## REQUIRED ACTION
Return, without any change, each line from the start of the entries through the line containing "Meeting project deadlines", with both of those lines included.
Segment Open
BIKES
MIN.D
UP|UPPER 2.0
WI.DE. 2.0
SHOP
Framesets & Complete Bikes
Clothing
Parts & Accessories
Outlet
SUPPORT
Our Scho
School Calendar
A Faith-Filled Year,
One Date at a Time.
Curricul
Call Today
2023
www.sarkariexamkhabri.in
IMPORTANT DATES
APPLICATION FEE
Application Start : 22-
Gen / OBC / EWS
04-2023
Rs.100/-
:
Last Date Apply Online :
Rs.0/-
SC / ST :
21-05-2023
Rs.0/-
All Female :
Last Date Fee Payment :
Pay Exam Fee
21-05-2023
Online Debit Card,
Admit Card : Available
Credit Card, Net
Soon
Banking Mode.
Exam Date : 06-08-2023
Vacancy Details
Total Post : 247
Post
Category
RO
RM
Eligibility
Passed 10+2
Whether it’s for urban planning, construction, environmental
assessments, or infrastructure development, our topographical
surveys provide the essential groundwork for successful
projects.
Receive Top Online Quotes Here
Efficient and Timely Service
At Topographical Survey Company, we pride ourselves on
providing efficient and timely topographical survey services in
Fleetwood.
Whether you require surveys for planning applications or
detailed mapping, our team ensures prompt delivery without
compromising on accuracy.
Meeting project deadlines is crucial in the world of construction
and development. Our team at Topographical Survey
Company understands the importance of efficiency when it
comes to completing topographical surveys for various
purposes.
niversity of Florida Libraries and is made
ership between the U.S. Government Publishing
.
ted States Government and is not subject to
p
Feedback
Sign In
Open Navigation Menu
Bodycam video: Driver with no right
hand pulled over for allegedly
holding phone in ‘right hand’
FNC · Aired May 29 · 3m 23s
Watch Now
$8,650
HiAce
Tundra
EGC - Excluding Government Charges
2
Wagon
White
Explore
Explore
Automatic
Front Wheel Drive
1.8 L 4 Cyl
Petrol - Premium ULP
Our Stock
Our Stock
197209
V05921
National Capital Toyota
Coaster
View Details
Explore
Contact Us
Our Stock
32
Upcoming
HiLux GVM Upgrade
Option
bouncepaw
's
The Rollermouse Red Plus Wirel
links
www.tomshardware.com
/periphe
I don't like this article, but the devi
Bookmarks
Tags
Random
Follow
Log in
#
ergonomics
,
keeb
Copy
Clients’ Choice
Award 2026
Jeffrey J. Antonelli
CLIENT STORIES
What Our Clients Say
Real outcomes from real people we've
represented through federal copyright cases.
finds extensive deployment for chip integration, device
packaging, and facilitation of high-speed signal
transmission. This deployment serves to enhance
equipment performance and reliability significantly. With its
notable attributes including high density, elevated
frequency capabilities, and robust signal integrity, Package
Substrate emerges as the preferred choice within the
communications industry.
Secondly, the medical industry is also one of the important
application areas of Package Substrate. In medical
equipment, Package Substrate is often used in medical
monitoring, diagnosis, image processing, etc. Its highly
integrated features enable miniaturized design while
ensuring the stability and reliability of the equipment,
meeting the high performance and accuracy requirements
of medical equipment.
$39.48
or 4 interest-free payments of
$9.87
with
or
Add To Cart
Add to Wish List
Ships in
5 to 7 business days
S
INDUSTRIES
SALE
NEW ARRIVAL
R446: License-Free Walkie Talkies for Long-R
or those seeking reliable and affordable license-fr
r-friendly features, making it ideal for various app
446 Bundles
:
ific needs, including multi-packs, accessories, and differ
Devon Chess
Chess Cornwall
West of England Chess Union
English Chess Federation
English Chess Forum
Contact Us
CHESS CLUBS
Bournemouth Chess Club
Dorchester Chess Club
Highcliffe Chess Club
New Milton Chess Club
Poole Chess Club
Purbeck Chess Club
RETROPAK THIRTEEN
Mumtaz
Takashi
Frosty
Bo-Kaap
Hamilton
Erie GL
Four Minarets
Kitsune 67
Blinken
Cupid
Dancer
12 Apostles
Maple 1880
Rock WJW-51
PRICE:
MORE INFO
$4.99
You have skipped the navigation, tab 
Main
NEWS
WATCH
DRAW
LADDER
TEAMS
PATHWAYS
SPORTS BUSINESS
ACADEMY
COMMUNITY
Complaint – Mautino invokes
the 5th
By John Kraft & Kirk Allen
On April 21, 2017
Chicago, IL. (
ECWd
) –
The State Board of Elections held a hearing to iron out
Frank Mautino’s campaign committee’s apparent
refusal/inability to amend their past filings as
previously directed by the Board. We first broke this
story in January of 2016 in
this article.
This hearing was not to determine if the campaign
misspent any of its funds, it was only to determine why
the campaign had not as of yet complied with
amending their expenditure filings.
Segment Closed
## ANSWER SECTION
BIKES
MIN.D
UP|UPPER 2.0
WI.DE. 2.0
SHOP
Framesets & Complete Bikes
Clothing
Parts & Accessories
Outlet
SUPPORT
Our Scho
School Calendar
A Faith-Filled Year,
One Date at a Time.
Curricul
Call Today
2023
www.sarkariexamkhabri.in
IMPORTANT DATES
APPLICATION FEE
Application Start : 22-
Gen / OBC / EWS
04-2023
Rs.100/-
:
Last Date Apply Online :
Rs.0/-
SC / ST :
21-05-2023
Rs.0/-
All Female :
Last Date Fee Payment :
Pay Exam Fee
21-05-2023
Online Debit Card,
Admit Card : Available
Credit Card, Net
Soon
Banking Mode.
Exam Date : 06-08-2023
Vacancy Details
Total Post : 247
Post
Category
RO
RM
Eligibility
Passed 10+2
Whether it’s for urban planning, construction, environmental
assessments, or infrastructure development, our topographical
surveys provide the essential groundwork for successful
projects.
Receive Top Online Quotes Here
Efficient and Timely Service
At Topographical Survey Company, we pride ourselves on
providing efficient and timely topographical survey services in
Fleetwood.
Whether you require surveys for planning applications or
detailed mapping, our team ensures prompt delivery without
compromising on accuracy.
Meeting project deadlines is crucial in the world of construction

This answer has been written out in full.